Haubner zur Schwerarbeiter-Regelung: Pensions-Privilegien abschaffen

Dramatische Gesamtsituation im Pensionssystem erfordert Maßnahmen

Wien, 14. Februar 2011 (OTS) - "Die Entscheidung des OGH, die Schwerarbeiter-Regelung vor den Verfassungsgerichtshof zu bringen, sollte als Anlass dafür genommen werden, nicht nur dieses, sondern alle Pensionsprivilegien abzuschaffen", betont Wirtschaftsbund-Generalsekretär, Abg.z.NR Peter Haubner.

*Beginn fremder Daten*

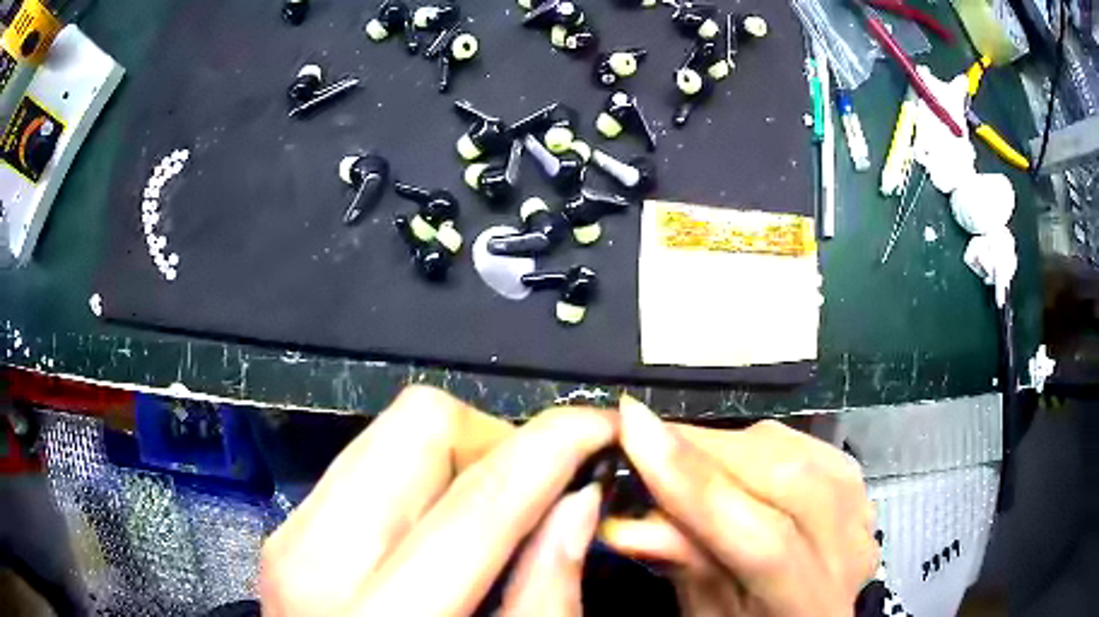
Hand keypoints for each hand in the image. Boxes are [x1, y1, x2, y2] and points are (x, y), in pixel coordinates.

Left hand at [259, 385, 615, 615]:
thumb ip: (546, 595)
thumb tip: (581, 500)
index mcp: (381, 614)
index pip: (480, 498)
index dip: (555, 445)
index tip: (600, 427)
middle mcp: (317, 557)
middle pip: (419, 425)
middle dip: (495, 442)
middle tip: (533, 490)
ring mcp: (293, 535)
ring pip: (390, 432)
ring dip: (460, 457)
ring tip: (492, 511)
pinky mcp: (291, 529)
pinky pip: (366, 463)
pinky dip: (422, 477)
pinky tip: (443, 524)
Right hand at [600, 396, 877, 616]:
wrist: (808, 616)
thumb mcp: (710, 612)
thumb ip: (685, 565)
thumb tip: (626, 522)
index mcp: (812, 604)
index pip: (763, 539)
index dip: (694, 485)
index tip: (632, 428)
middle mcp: (850, 552)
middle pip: (788, 481)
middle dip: (705, 452)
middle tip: (644, 436)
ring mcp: (862, 512)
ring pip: (798, 451)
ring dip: (727, 443)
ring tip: (678, 450)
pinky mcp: (858, 484)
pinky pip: (806, 444)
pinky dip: (756, 442)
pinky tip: (727, 454)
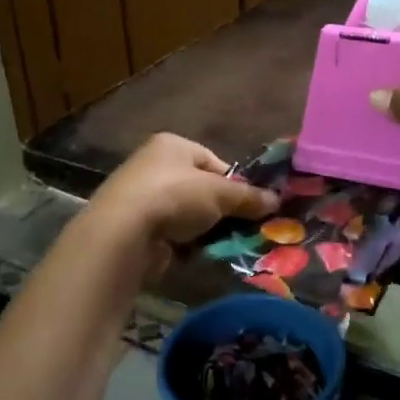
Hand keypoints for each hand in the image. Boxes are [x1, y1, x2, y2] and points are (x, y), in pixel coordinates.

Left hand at [80, 133, 279, 277]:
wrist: (123, 233)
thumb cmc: (175, 197)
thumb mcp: (220, 194)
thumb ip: (248, 196)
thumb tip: (276, 200)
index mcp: (172, 145)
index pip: (213, 162)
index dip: (234, 183)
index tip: (250, 204)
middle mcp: (153, 165)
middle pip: (200, 188)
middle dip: (221, 209)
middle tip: (242, 227)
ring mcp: (141, 197)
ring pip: (187, 213)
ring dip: (204, 228)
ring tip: (222, 244)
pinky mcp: (134, 227)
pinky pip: (171, 233)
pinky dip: (185, 243)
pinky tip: (196, 254)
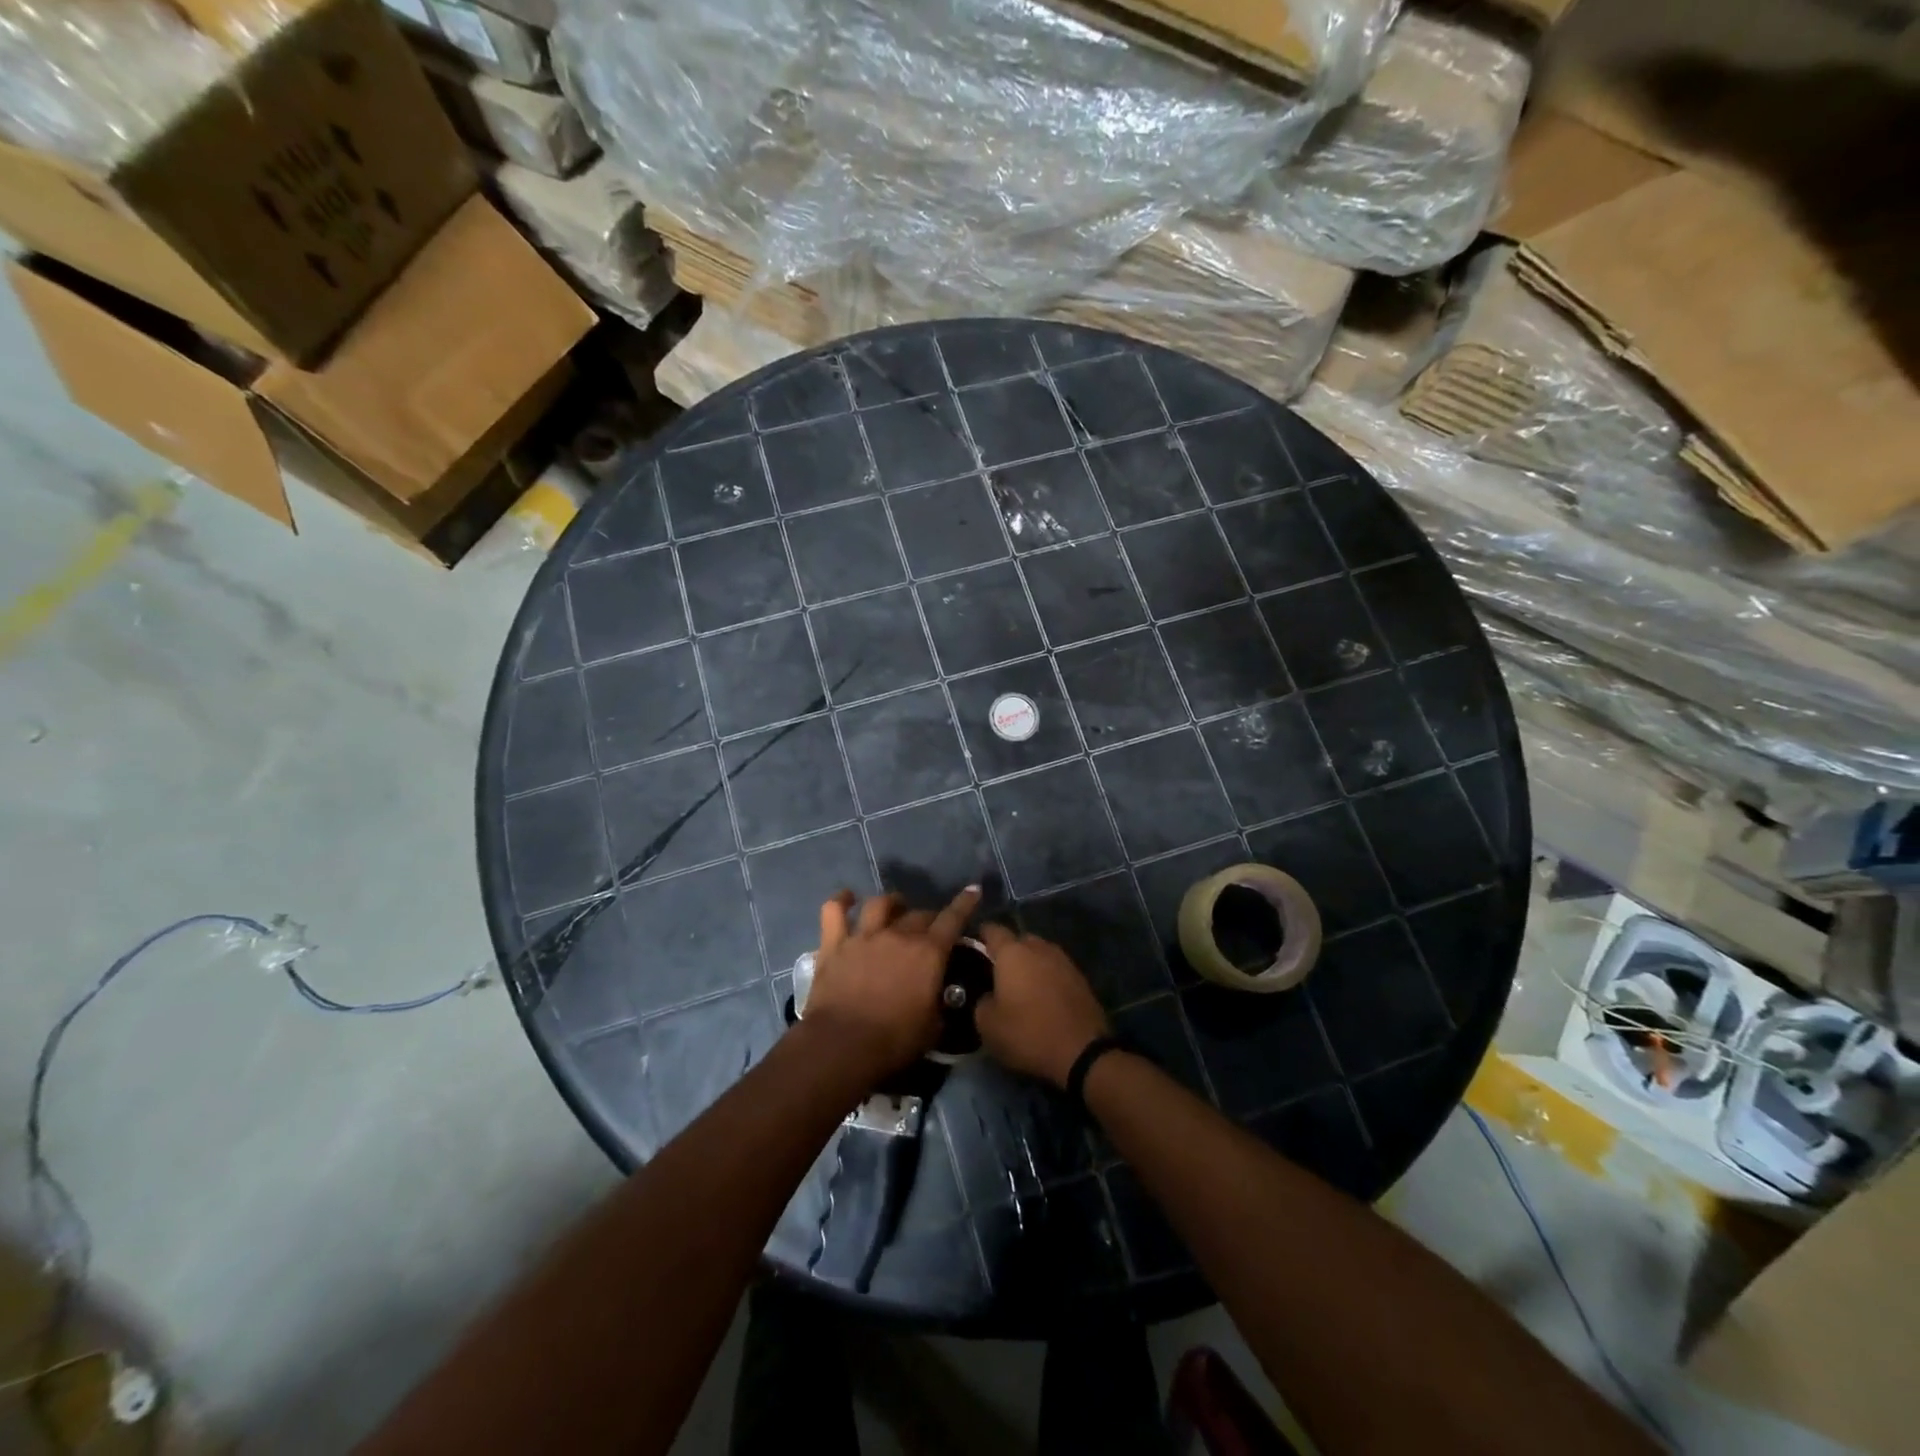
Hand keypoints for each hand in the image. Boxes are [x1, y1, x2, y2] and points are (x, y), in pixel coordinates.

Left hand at [803, 886, 981, 1080]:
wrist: (842, 1045)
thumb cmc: (894, 1041)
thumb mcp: (933, 1028)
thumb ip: (940, 1005)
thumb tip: (940, 998)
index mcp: (928, 953)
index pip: (953, 919)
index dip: (965, 903)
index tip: (973, 890)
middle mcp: (898, 935)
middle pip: (919, 914)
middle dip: (929, 917)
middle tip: (930, 928)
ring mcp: (864, 936)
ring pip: (880, 904)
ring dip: (892, 902)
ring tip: (895, 906)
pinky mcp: (834, 944)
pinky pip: (835, 910)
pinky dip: (841, 900)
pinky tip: (847, 897)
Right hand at [975, 924, 1109, 1088]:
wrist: (1082, 1051)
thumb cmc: (1028, 1033)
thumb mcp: (988, 1026)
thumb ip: (981, 1002)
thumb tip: (988, 996)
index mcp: (1012, 953)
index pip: (992, 930)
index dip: (981, 936)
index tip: (973, 948)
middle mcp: (1039, 948)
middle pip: (1019, 940)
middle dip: (1008, 952)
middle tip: (998, 974)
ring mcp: (1063, 960)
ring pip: (1040, 953)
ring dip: (1030, 965)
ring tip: (1022, 986)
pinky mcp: (1081, 977)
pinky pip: (1056, 969)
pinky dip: (1047, 978)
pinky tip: (1043, 997)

Die Schwerarbeiter-Regelung im Speziellen sei prinzipiell nicht nachvollziehbar. "Wer aufgrund körperlicher Einschränkungen bzw. Gebrechen nicht mehr arbeiten kann, ist ohnehin durch die Invaliditätspension abgesichert", so Haubner.

Die Invaliditätspension sei die einzige Ausnahme, die in Zukunft für einen früheren Pensionsantritt zugelassen werden dürfe. "Wer nach zuvor durchlaufenen Rehabilitationsmaßnahmen nicht in der Lage ist, weiter am Berufsleben teilzunehmen, der soll diesen Ausweg weiterhin haben. Alle anderen Frühpensionierungsmöglichkeiten sind allerdings ersatzlos zu streichen", betont der Wirtschaftsbund-Generalsekretär. Im Hinblick auf die dramatische Gesamtsituation im Pensionsbereich -das niedrige faktische Pensionsantrittsalter bei steigender Lebenserwartung und die immer weiter ansteigenden staatlichen Zuschüsse - sei "das Ende von Pensions-Privilegien ein Gebot der Stunde", so Haubner abschließend.